The influence of Robert Wise is all over the place in The Day the Earth Stood Still. Which is a bit of a surprise since Wise is not one of those directors with a signature style that translates to any genre and across the span of a long career. For instance, he is not known for his composition of natural grandeur or for his long takes or overlapping dialogue or sensitivity to stories about women. What Robert Wise excelled at was knowing the right approach to being to each individual film.
This is why West Side Story is that rare musical shot on location. Or why The Set-Up is renowned for its gritty cinematography. Or the claustrophobia of shooting in confined space that enhances the paranoid terror in The Haunting. Or the snowy fairy-tale like quality of Curse of the Cat People. The genius of Wise’s direction of this science fiction classic is his realization that it would work best if presented as realistically as possible.
One reason that the film has managed to outlast almost every science fiction film of its era is that it isn’t hamstrung by woefully outdated special effects. While the effects that are featured are primitive by today’s standards, its greatest special effect is still every bit as powerful: Gort, the giant robot.
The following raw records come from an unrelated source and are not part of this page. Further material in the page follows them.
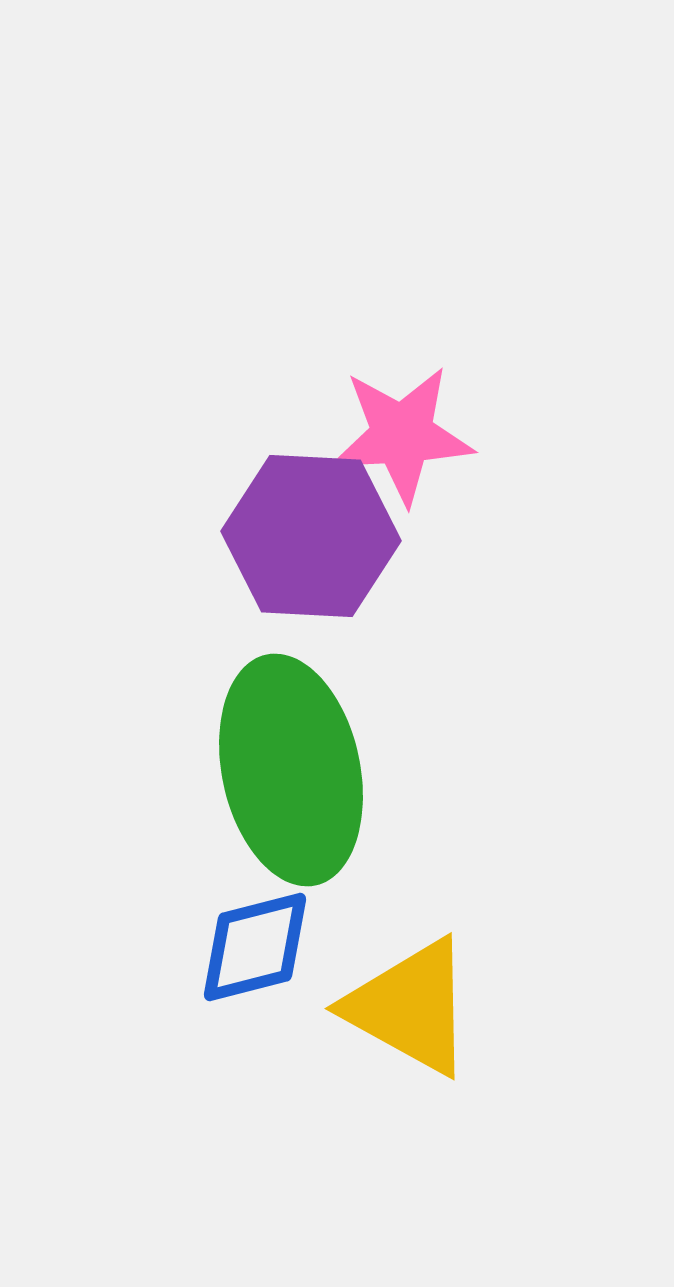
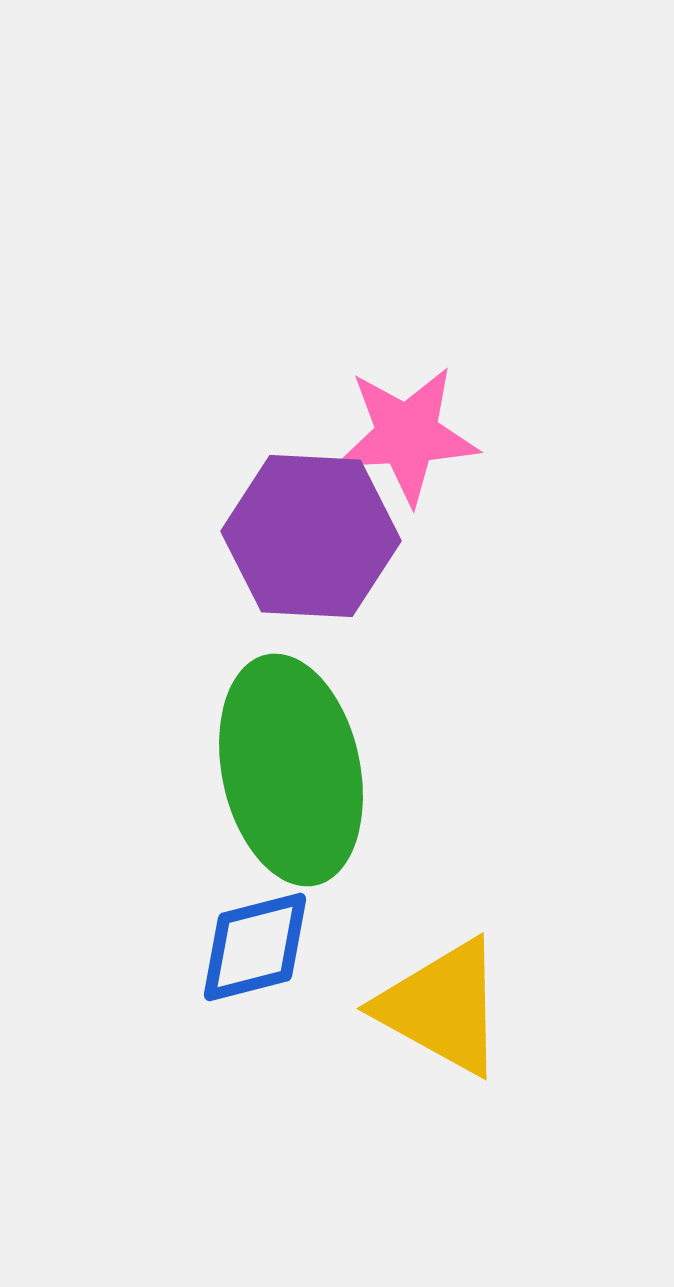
pink star: moved 5 px right
yellow triangle: moved 32 px right
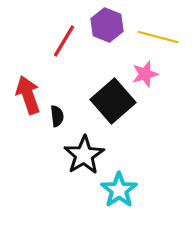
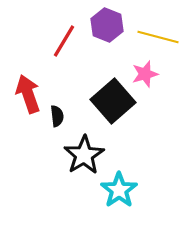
red arrow: moved 1 px up
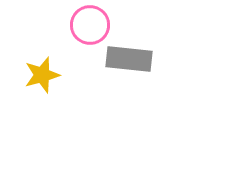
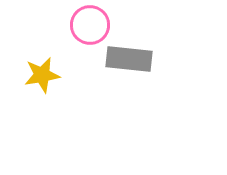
yellow star: rotated 6 degrees clockwise
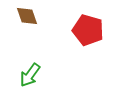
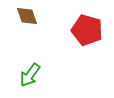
red pentagon: moved 1 px left
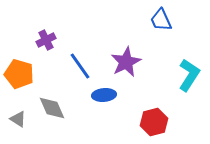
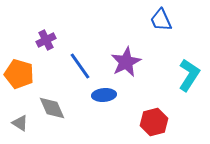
gray triangle: moved 2 px right, 4 px down
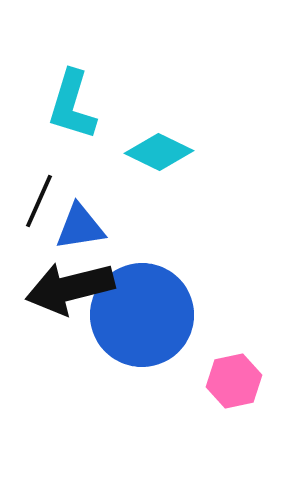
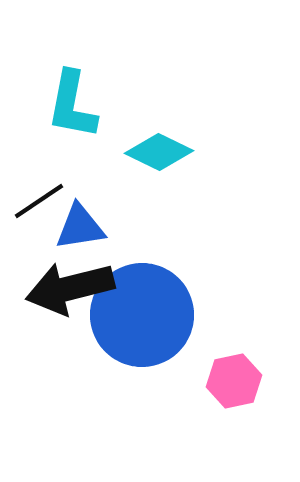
cyan L-shape: rotated 6 degrees counterclockwise
black line: rotated 32 degrees clockwise
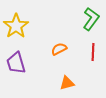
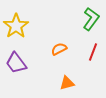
red line: rotated 18 degrees clockwise
purple trapezoid: rotated 20 degrees counterclockwise
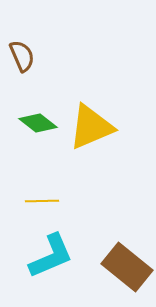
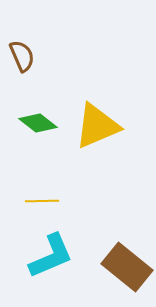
yellow triangle: moved 6 px right, 1 px up
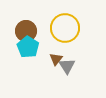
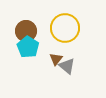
gray triangle: rotated 18 degrees counterclockwise
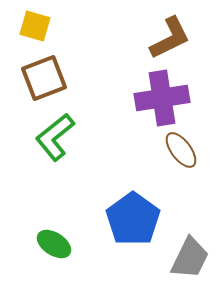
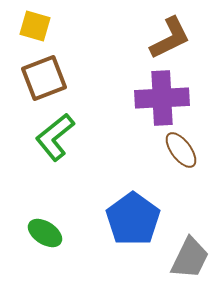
purple cross: rotated 6 degrees clockwise
green ellipse: moved 9 px left, 11 px up
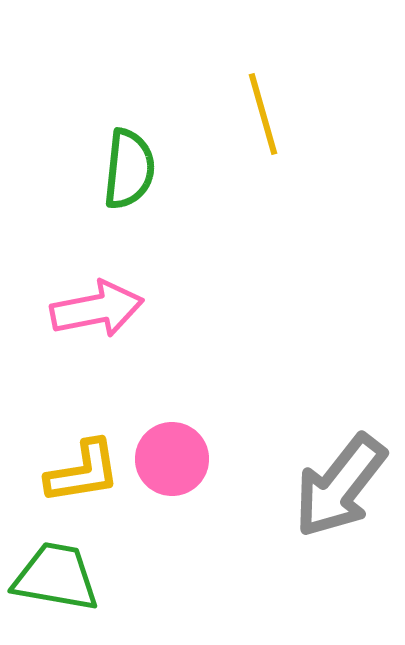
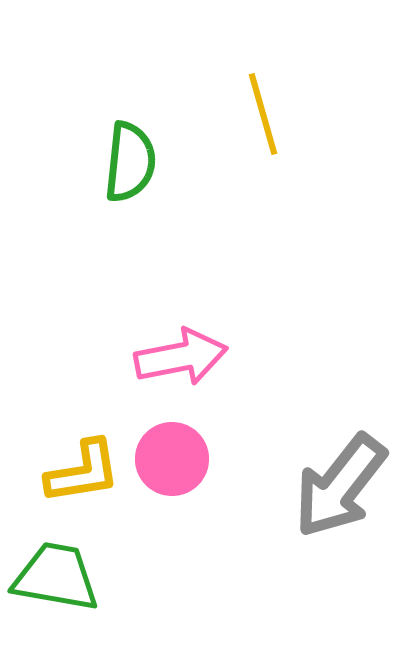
green semicircle: moved 1 px right, 7 px up
pink arrow: moved 84 px right, 48 px down
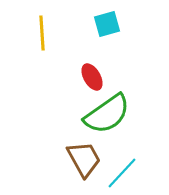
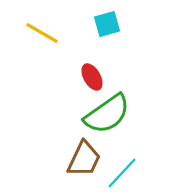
yellow line: rotated 56 degrees counterclockwise
brown trapezoid: rotated 54 degrees clockwise
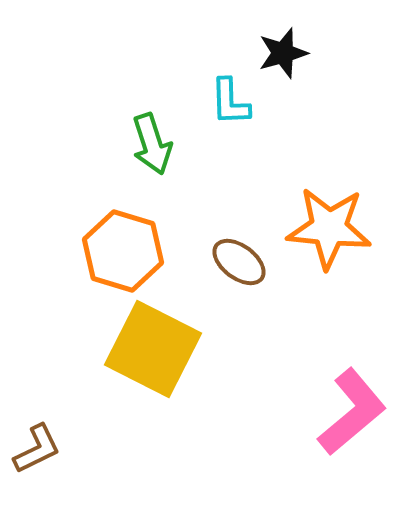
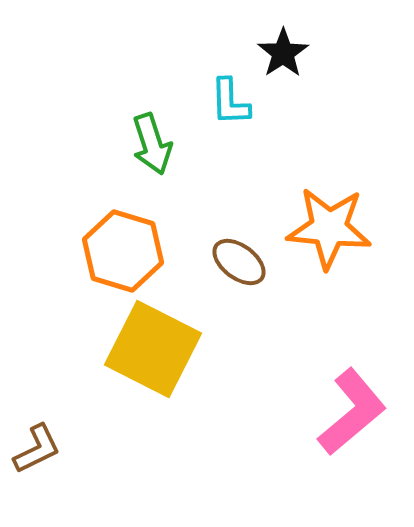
black star: rotated 18 degrees counterclockwise
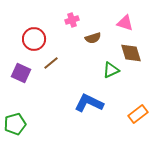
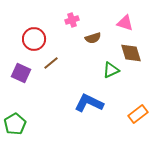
green pentagon: rotated 15 degrees counterclockwise
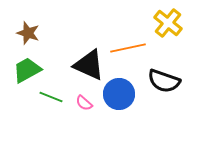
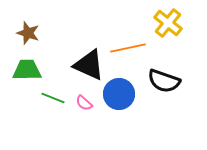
green trapezoid: rotated 28 degrees clockwise
green line: moved 2 px right, 1 px down
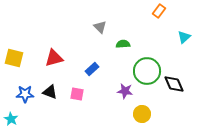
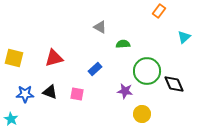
gray triangle: rotated 16 degrees counterclockwise
blue rectangle: moved 3 px right
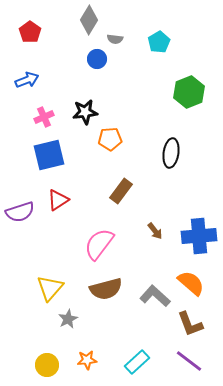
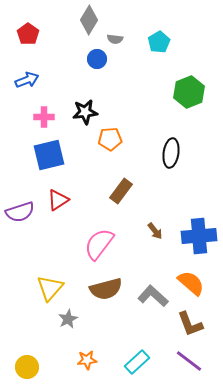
red pentagon: moved 2 px left, 2 px down
pink cross: rotated 24 degrees clockwise
gray L-shape: moved 2 px left
yellow circle: moved 20 px left, 2 px down
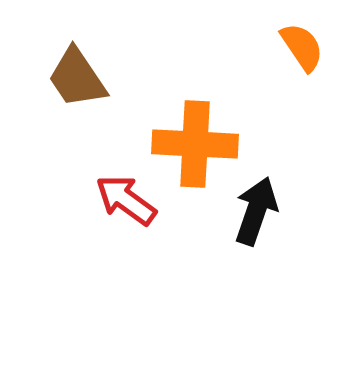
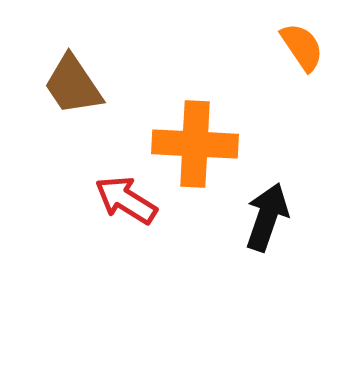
brown trapezoid: moved 4 px left, 7 px down
red arrow: rotated 4 degrees counterclockwise
black arrow: moved 11 px right, 6 px down
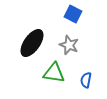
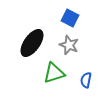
blue square: moved 3 px left, 4 px down
green triangle: rotated 25 degrees counterclockwise
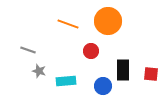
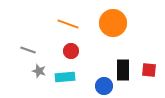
orange circle: moved 5 px right, 2 px down
red circle: moved 20 px left
red square: moved 2 px left, 4 px up
cyan rectangle: moved 1 px left, 4 px up
blue circle: moved 1 px right
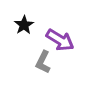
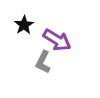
purple arrow: moved 3 px left
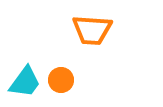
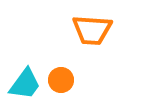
cyan trapezoid: moved 2 px down
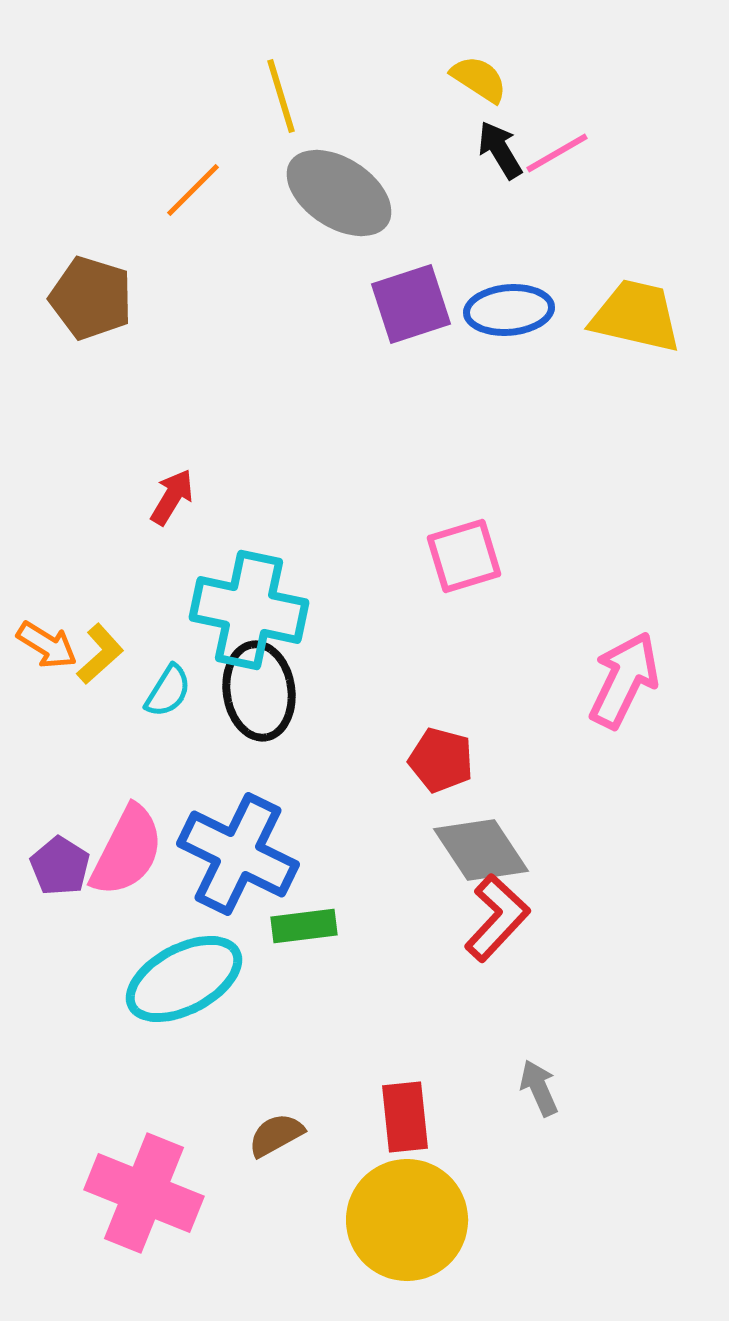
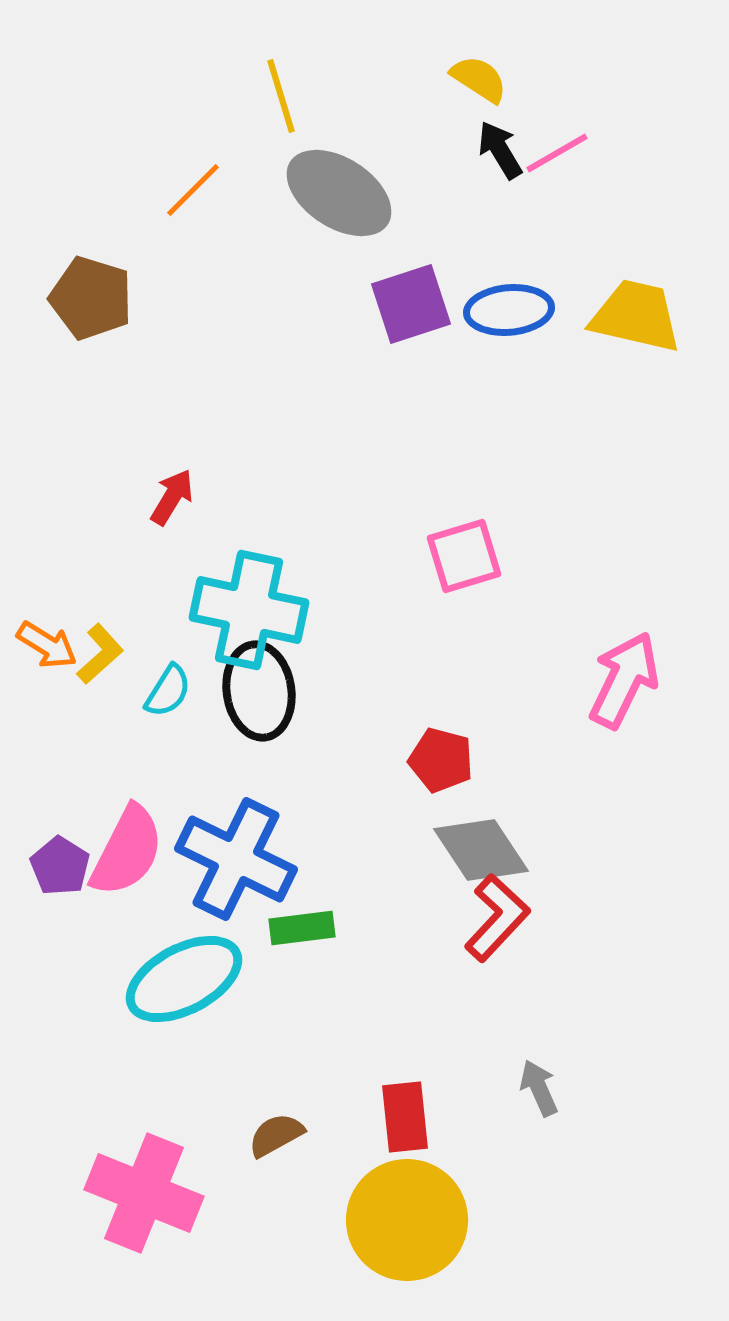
blue cross: moved 2 px left, 5 px down
green rectangle: moved 2 px left, 2 px down
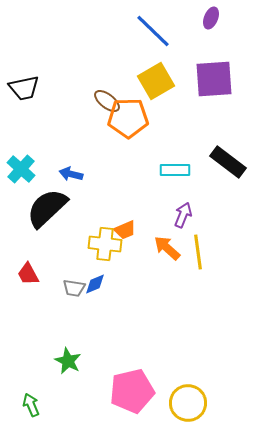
The casting of that role is an example of the influence of Robert Wise since it was he who personally chose the actor cast as Gort.
More importantly, however, are the actual film-making decisions made by Wise. The opening that leads to the arrival of the spaceship carrying Klaatu and Gort stands out from all other similar movies by virtue of being shot in semi-documentary style. Shooting in black and white only intensifies this effect, but the intelligence of this directorial choice is made absolutely clear by comparing it with other films of the era which featured flying saucers arriving in America. Every single one of those films put the onus on special effects to heighten interest. That was fine at the time, but today those effects just laughable. So instead, the arrival of the first aliens from space is presented as if it were an actual news story. Wise even goes to the length of featuring well known broadcasters of the time playing out the arrival as if it really were a news event.
Another example of Wise’s instinct for matching style and content is the visual representation of the paranoia that is a permanent aspect of Washington, DC. Abandoning the documentary realism of the opening sequences, Wise reaches into the bag of tricks he learned shooting film noir like Born to Kill and The House on Telegraph Hill. The same use of low-key lighting and expressionistic shadows translates seamlessly into the world of science fiction as a means of visually expressing the natural sense of fear, suspicion and paranoia that would be engendered by the arrival of a flying saucer with a giant robot.
Equally as important as the cinematic language that Wise used is the language he did not use. The Day the Earth Stood Still is so clearly structure as an allegory of Christ that industry censors complained the film was blasphemous. These protestations of sacrilege make the influence of Wise’s decision not to overplay the Christian parallels all the more significant. The most overt connection is the name that Klaatu takes while living undercover as a human to learn more about them: Carpenter. A lesser director might gone well beyond into the realm of halos or Biblical quotations retooled to fit the plot or else might have in the other direction by subtly but insistently filming Klaatu in ways that made the connection with Christ utterly impossible to miss.
The influence of Robert Wise in the adaptation of the short story source material into film is abundantly clear not due to any signature style with which a film can be immediately identified with Wise, but as an example of what Wise did best. He was a master at knowing what style worked for a film and what elements would detract. The Day the Earth Stood Still perhaps demonstrates that elusive ability more than anything else in his body of work that runs the gamut from film noir to horror to war films and from the intimacy of The Haunting to his adventurous epics like The Hindenburg and the first big screen version of Star Trek.